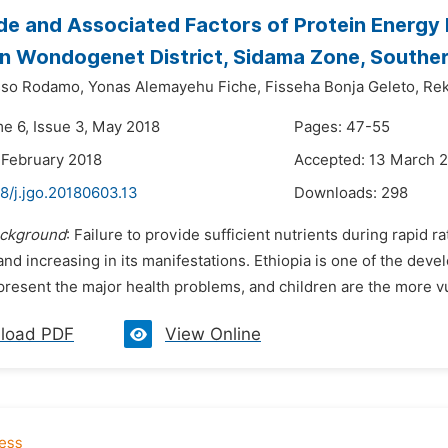
e and Associated Factors of Protein Energy 
n Wondogenet District, Sidama Zone, Souther
sso Rodamo,
Yonas Alemayehu Fiche,
Fisseha Bonja Geleto,
Rek
me 6, Issue 3, May 2018
Pages: 47-55
 February 2018
Accepted: 13 March 
8/j.jgo.20180603.13
Downloads:
298
ckground
: Failure to provide sufficient nutrients during rapid r
 and increasing in its manifestations. Ethiopia is one of the d
present the major health problems, and children are the more vu
load PDF
View Online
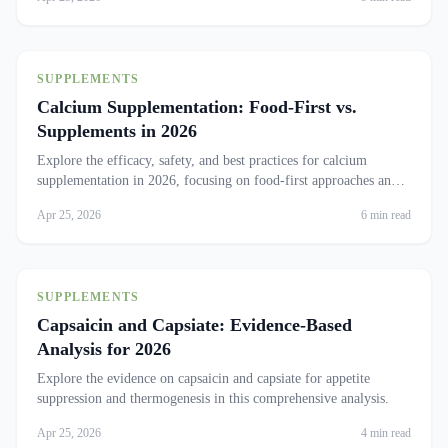
SUPPLEMENTS
Calcium Supplementation: Food-First vs.
Supplements in 2026
Explore the efficacy, safety, and best practices for calcium
supplementation in 2026, focusing on food-first approaches and
cardiovascular concerns.
Apr 25, 2026
6 min read
SUPPLEMENTS
Capsaicin and Capsiate: Evidence-Based
Analysis for 2026
Explore the evidence on capsaicin and capsiate for appetite
suppression and thermogenesis in this comprehensive analysis.
Apr 25, 2026
4 min read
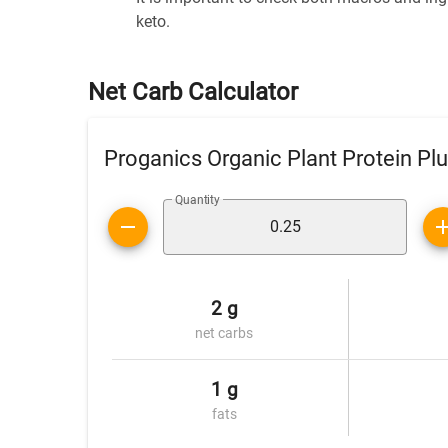
keto.
Net Carb Calculator
Proganics Organic Plant Protein Pl
Quantity
2 g
net carbs
1 g
fats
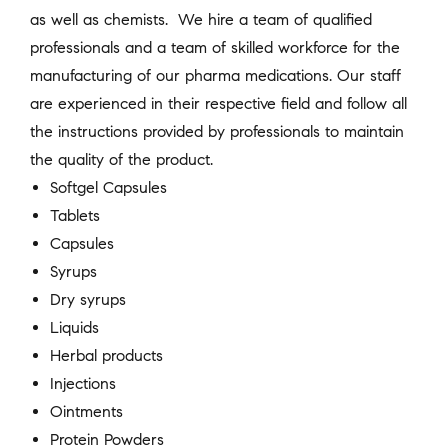
as well as chemists. We hire a team of qualified
professionals and a team of skilled workforce for the
manufacturing of our pharma medications. Our staff
are experienced in their respective field and follow all
the instructions provided by professionals to maintain
the quality of the product.
Softgel Capsules
Tablets
Capsules
Syrups
Dry syrups
Liquids
Herbal products
Injections
Ointments
Protein Powders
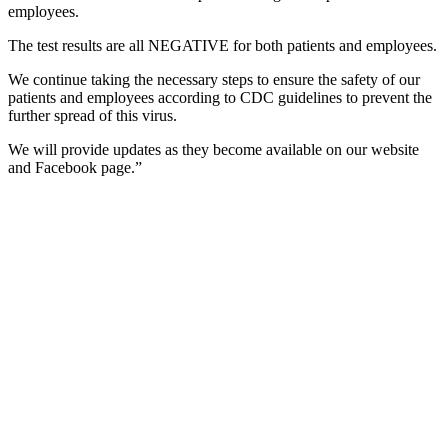
employees.
The test results are all NEGATIVE for both patients and employees.
We continue taking the necessary steps to ensure the safety of our
patients and employees according to CDC guidelines to prevent the
further spread of this virus.
We will provide updates as they become available on our website
and Facebook page.”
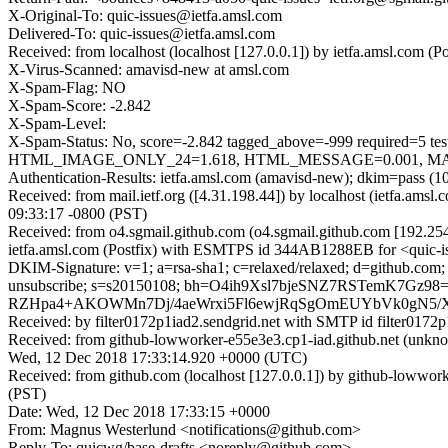
X-Original-To: quic-issues@ietfa.amsl.com
Delivered-To: quic-issues@ietfa.amsl.com
Received: from localhost (localhost [127.0.0.1]) by ietfa.amsl.co
X-Virus-Scanned: amavisd-new at amsl.com
X-Spam-Flag: NO
X-Spam-Score: -2.842
X-Spam-Level:
X-Spam-Status: No, score=-2.842 tagged_above=-999 requi
HTML_IMAGE_ONLY_24=1.618, HTML_MESSAGE=0.001, MAILIN
Authentication-Results: ietfa.amsl.com (amavisd-new); dkim=pass (1
Received: from mail.ietf.org ([4.31.198.44]) by localhost (ietfa.
09:33:17 -0800 (PST)
Received: from o4.sgmail.github.com (o4.sgmail.github.com [192.2
ietfa.amsl.com (Postfix) with ESMTPS id 344AB1288EB for <quic-i
DKIM-Signature: v=1; a=rsa-sha1; c=relaxed/relaxed; d=github.com; h=fr
unsubscribe; s=s20150108; bh=O4ih9Xsl7bjeSNZ7RSTemK7
RZHpa4+AKOWMn7Dj/4aeWrxi5Fl6ewjRqSgOmEUYbVk0gN5/X
Received: by filter0172p1iad2.sendgrid.net with SMTP id filte
Received: from github-lowworker-e55e3e3.cp1-iad.github.net (un
Wed, 12 Dec 2018 17:33:14.920 +0000 (UTC)
Received: from github.com (localhost [127.0.0.1]) by github-loww
(PST)
Date: Wed, 12 Dec 2018 17:33:15 +0000
From: Magnus Westerlund <notifications@github.com>
Reply-To: quicwg/base-drafts <noreply@github.com>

**What the task asks**
All of the records must come back exactly as they stand, minus every picture.

**Your solution**
e and Associated Factors of Protein Energy 
n Wondogenet District, Sidama Zone, Souther
sso Rodamo,
Yonas Alemayehu Fiche,
Fisseha Bonja Geleto,
Rek
me 6, Issue 3, May 2018
Pages: 47-55
 February 2018
Accepted: 13 March 
8/j.jgo.20180603.13
Downloads:
298
ckground
: Failure to provide sufficient nutrients during rapid r
 and increasing in its manifestations. Ethiopia is one of the d
present the major health problems, and children are the more vu
load PDF
View Online
SUPPLEMENTS
Calcium Supplementation: Food-First vs.
Supplements in 2026
Explore the efficacy, safety, and best practices for calcium
supplementation in 2026, focusing on food-first approaches and
cardiovascular concerns.
Apr 25, 2026
6 min read
SUPPLEMENTS
Capsaicin and Capsiate: Evidence-Based
Analysis for 2026
Explore the evidence on capsaicin and capsiate for appetite
suppression and thermogenesis in this comprehensive analysis.
Apr 25, 2026
4 min read
keto.
Net Carb Calculator
Proganics Organic Plant Protein Pl
Quantity
2 g
net carbs
1 g
fats
as well as chemists. We hire a team of qualified
professionals and a team of skilled workforce for the
manufacturing of our pharma medications. Our staff
are experienced in their respective field and follow all
the instructions provided by professionals to maintain
the quality of the product.
Softgel Capsules
Tablets
Capsules
Syrups
Dry syrups
Liquids
Herbal products
Injections
Ointments
Protein Powders
employees.
The test results are all NEGATIVE for both patients and employees.
We continue taking the necessary steps to ensure the safety of our
patients and employees according to CDC guidelines to prevent the
further spread of this virus.
We will provide updates as they become available on our website
and Facebook page.”
X-Original-To: quic-issues@ietfa.amsl.com
Delivered-To: quic-issues@ietfa.amsl.com
Received: from localhost (localhost [127.0.0.1]) by ietfa.amsl.co
X-Virus-Scanned: amavisd-new at amsl.com
X-Spam-Flag: NO
X-Spam-Score: -2.842
X-Spam-Level:
X-Spam-Status: No, score=-2.842 tagged_above=-999 requi
HTML_IMAGE_ONLY_24=1.618, HTML_MESSAGE=0.001, MAILIN
Authentication-Results: ietfa.amsl.com (amavisd-new); dkim=pass (1
Received: from mail.ietf.org ([4.31.198.44]) by localhost (ietfa.
09:33:17 -0800 (PST)
Received: from o4.sgmail.github.com (o4.sgmail.github.com [192.2
ietfa.amsl.com (Postfix) with ESMTPS id 344AB1288EB for <quic-i
DKIM-Signature: v=1; a=rsa-sha1; c=relaxed/relaxed; d=github.com; h=fr
unsubscribe; s=s20150108; bh=O4ih9Xsl7bjeSNZ7RSTemK7
RZHpa4+AKOWMn7Dj/4aeWrxi5Fl6ewjRqSgOmEUYbVk0gN5/X
Received: by filter0172p1iad2.sendgrid.net with SMTP id filte
Received: from github-lowworker-e55e3e3.cp1-iad.github.net (un
Wed, 12 Dec 2018 17:33:14.920 +0000 (UTC)
Received: from github.com (localhost [127.0.0.1]) by github-loww
(PST)
Date: Wed, 12 Dec 2018 17:33:15 +0000
From: Magnus Westerlund <notifications@github.com>
Reply-To: quicwg/base-drafts <noreply@github.com>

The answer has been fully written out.